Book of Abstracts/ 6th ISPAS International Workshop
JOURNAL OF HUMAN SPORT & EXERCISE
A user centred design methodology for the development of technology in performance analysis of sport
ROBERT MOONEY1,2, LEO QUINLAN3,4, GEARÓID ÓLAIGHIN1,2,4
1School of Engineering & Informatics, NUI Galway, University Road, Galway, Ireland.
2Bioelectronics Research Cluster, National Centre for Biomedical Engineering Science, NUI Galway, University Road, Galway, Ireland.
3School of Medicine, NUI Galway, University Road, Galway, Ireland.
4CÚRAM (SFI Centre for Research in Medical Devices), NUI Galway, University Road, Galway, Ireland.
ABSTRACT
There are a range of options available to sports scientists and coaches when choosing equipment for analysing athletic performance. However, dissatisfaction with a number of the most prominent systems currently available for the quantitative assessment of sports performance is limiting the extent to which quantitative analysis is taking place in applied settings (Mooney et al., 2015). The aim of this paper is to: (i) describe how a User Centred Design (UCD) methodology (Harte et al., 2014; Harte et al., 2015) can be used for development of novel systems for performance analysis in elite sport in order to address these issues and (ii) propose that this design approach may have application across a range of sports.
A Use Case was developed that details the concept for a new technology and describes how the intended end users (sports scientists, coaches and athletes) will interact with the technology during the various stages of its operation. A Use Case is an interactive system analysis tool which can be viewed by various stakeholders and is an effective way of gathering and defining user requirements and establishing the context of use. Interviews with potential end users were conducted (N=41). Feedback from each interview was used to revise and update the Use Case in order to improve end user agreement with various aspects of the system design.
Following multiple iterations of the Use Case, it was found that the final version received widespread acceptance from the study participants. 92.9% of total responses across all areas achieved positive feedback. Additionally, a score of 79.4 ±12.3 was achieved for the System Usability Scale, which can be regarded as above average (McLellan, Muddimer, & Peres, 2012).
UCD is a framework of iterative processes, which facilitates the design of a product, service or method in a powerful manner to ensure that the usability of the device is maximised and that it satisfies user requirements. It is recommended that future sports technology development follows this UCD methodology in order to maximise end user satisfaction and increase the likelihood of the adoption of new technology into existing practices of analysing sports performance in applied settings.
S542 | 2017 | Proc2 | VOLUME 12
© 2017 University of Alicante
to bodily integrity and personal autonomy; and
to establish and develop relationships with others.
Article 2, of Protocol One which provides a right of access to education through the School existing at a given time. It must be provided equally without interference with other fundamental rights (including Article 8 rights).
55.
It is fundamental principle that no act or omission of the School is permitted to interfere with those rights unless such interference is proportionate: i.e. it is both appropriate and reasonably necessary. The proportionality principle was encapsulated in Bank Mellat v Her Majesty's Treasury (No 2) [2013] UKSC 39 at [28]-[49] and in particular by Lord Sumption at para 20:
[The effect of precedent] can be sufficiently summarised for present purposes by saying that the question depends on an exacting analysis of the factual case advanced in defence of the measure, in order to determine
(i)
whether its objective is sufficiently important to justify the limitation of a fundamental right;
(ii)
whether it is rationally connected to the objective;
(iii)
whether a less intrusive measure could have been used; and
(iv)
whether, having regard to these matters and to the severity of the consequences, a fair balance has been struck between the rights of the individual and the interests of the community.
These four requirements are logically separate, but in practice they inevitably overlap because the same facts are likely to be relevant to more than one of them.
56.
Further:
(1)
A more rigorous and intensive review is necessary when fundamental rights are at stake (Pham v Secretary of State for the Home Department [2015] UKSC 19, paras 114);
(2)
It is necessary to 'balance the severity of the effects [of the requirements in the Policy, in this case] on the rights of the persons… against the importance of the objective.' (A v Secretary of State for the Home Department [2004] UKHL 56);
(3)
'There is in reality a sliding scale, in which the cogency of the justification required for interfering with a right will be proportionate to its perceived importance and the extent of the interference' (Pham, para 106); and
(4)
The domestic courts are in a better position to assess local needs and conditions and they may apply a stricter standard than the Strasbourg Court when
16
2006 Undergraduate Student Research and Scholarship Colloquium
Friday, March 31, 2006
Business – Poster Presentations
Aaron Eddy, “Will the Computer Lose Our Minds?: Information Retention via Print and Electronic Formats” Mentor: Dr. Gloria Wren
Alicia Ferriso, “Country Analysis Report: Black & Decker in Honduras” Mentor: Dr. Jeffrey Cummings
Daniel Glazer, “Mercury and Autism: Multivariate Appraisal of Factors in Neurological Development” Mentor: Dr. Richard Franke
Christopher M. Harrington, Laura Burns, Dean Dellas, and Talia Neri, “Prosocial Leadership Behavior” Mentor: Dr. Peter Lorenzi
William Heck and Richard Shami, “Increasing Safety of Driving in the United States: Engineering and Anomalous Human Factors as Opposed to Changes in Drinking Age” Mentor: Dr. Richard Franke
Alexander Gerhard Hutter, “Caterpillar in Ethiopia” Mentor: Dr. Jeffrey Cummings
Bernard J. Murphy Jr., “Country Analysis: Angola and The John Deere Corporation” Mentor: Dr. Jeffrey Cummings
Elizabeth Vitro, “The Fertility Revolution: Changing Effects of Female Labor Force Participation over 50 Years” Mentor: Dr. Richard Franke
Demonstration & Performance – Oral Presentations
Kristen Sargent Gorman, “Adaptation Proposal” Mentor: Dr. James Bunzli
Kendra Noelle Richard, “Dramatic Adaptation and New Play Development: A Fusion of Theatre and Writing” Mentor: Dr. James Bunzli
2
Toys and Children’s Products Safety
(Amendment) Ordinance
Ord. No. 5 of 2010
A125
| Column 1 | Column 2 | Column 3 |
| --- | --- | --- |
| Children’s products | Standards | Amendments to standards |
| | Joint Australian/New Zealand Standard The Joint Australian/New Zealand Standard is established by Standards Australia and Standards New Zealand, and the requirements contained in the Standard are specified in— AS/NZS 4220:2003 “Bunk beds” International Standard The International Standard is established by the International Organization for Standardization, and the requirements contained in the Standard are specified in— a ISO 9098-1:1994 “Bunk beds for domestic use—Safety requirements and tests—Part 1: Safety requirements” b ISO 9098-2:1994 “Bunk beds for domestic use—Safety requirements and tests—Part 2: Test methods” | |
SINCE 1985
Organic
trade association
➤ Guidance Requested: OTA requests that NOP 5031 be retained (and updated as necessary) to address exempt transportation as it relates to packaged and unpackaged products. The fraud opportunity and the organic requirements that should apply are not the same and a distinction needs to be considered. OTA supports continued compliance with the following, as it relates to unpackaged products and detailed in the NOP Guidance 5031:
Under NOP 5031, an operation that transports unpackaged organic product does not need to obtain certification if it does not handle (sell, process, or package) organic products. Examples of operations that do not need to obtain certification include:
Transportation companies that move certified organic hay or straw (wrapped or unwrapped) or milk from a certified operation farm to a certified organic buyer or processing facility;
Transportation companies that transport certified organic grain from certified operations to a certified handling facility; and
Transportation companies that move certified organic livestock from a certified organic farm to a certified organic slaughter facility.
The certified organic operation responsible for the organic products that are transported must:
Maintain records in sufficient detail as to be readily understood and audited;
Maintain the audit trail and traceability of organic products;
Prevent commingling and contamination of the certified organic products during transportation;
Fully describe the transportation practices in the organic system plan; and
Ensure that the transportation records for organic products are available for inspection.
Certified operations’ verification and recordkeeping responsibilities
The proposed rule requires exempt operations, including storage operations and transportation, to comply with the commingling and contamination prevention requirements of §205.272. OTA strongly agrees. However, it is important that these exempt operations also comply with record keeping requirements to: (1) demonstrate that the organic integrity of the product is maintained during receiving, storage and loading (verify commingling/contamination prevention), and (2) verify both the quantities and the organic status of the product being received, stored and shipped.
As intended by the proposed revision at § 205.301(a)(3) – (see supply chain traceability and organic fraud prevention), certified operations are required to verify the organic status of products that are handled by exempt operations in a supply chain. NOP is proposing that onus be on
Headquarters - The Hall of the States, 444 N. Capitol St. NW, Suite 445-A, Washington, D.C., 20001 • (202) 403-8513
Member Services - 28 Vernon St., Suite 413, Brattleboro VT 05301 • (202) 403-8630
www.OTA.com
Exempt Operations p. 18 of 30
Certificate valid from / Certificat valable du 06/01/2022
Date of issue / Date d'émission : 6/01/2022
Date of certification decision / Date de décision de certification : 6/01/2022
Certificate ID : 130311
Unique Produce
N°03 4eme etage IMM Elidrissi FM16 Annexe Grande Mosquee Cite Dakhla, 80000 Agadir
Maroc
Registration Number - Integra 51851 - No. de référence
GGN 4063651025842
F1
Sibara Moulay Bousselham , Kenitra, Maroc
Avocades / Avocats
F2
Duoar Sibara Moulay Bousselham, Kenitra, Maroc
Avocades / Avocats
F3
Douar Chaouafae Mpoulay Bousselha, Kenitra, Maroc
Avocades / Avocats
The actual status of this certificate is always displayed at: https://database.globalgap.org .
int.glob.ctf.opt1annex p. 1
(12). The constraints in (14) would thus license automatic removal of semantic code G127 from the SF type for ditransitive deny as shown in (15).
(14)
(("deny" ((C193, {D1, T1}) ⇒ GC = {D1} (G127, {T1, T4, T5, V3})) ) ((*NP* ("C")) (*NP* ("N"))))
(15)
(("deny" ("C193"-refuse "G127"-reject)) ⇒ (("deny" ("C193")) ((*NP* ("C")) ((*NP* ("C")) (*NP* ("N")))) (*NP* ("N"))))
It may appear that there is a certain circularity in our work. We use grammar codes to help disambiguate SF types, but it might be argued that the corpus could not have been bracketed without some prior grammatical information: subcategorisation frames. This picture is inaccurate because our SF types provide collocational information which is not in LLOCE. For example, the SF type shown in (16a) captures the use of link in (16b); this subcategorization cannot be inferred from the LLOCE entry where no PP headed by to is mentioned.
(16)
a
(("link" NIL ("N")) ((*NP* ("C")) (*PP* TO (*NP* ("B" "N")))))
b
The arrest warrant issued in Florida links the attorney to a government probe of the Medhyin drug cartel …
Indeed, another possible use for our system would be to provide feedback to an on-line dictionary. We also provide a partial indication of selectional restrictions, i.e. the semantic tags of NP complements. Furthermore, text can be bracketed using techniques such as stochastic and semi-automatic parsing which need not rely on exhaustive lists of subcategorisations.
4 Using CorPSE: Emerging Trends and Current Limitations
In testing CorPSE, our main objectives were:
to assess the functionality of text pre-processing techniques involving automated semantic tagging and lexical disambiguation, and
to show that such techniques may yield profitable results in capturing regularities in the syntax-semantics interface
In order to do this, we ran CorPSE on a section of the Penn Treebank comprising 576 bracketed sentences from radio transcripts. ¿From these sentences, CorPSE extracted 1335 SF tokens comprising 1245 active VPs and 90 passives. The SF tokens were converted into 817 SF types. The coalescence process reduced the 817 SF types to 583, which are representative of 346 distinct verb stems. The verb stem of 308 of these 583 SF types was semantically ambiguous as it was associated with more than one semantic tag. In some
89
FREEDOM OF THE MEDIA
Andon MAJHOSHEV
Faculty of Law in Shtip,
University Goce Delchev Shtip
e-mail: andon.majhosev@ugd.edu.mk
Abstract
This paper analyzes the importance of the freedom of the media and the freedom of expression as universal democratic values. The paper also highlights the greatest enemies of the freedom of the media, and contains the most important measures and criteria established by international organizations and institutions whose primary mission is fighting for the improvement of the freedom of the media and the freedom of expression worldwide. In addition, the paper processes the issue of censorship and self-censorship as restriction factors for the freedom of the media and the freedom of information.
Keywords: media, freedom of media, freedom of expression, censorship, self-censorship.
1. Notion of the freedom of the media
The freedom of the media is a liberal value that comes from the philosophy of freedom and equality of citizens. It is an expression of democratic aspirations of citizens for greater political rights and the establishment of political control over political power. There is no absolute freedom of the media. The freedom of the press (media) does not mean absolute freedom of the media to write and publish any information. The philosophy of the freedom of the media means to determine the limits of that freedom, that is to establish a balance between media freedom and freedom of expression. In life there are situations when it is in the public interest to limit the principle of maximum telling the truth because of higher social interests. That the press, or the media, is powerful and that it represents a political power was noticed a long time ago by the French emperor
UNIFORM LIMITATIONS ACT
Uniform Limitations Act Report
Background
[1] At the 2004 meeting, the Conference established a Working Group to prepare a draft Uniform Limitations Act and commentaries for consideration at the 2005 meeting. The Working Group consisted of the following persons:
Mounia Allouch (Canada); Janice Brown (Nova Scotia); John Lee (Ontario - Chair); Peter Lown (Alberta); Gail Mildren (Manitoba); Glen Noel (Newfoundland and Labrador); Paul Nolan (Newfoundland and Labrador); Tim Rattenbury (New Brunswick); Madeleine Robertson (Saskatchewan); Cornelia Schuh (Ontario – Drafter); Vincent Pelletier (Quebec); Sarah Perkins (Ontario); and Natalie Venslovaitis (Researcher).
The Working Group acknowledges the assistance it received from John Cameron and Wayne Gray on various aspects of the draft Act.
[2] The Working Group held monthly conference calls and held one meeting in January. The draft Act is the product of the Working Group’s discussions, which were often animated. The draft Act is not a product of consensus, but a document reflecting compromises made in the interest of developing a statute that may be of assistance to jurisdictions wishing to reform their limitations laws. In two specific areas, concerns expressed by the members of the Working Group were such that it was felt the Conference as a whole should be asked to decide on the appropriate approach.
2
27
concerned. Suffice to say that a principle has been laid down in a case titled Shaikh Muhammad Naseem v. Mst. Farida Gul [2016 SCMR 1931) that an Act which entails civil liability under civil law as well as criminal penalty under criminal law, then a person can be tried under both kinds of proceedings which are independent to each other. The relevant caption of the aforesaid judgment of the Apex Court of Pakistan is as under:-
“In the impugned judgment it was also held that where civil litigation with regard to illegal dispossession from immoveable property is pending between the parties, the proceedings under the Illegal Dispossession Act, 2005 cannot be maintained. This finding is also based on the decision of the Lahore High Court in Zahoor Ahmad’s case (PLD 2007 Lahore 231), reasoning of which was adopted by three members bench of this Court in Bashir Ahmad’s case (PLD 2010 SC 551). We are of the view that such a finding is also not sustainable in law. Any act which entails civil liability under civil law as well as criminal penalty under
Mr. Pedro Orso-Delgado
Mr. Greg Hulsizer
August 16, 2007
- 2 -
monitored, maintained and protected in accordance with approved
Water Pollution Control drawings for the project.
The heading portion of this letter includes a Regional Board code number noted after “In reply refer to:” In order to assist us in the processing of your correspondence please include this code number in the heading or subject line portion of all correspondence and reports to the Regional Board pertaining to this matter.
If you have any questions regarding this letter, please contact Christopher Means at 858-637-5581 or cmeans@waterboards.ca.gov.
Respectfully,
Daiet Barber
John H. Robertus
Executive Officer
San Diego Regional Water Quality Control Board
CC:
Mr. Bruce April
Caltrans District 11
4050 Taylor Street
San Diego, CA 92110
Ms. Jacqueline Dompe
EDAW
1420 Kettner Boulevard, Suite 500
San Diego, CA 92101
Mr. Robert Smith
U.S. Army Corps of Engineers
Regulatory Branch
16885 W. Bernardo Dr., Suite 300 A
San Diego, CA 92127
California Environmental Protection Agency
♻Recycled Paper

What is being asked → Each line from the beginning of the entries to the line with "3School of Medicine, NUI" must be repeated exactly, with both end lines kept and no other lines given.

Output for this exercise →
Book of Abstracts/ 6th ISPAS International Workshop
JOURNAL OF HUMAN SPORT & EXERCISE
A user centred design methodology for the development of technology in performance analysis of sport
ROBERT MOONEY1,2, LEO QUINLAN3,4, GEARÓID ÓLAIGHIN1,2,4
1School of Engineering & Informatics, NUI Galway, University Road, Galway, Ireland.
2Bioelectronics Research Cluster, National Centre for Biomedical Engineering Science, NUI Galway, University Road, Galway, Ireland.
3School of Medicine, NUI Galway, University Road, Galway, Ireland.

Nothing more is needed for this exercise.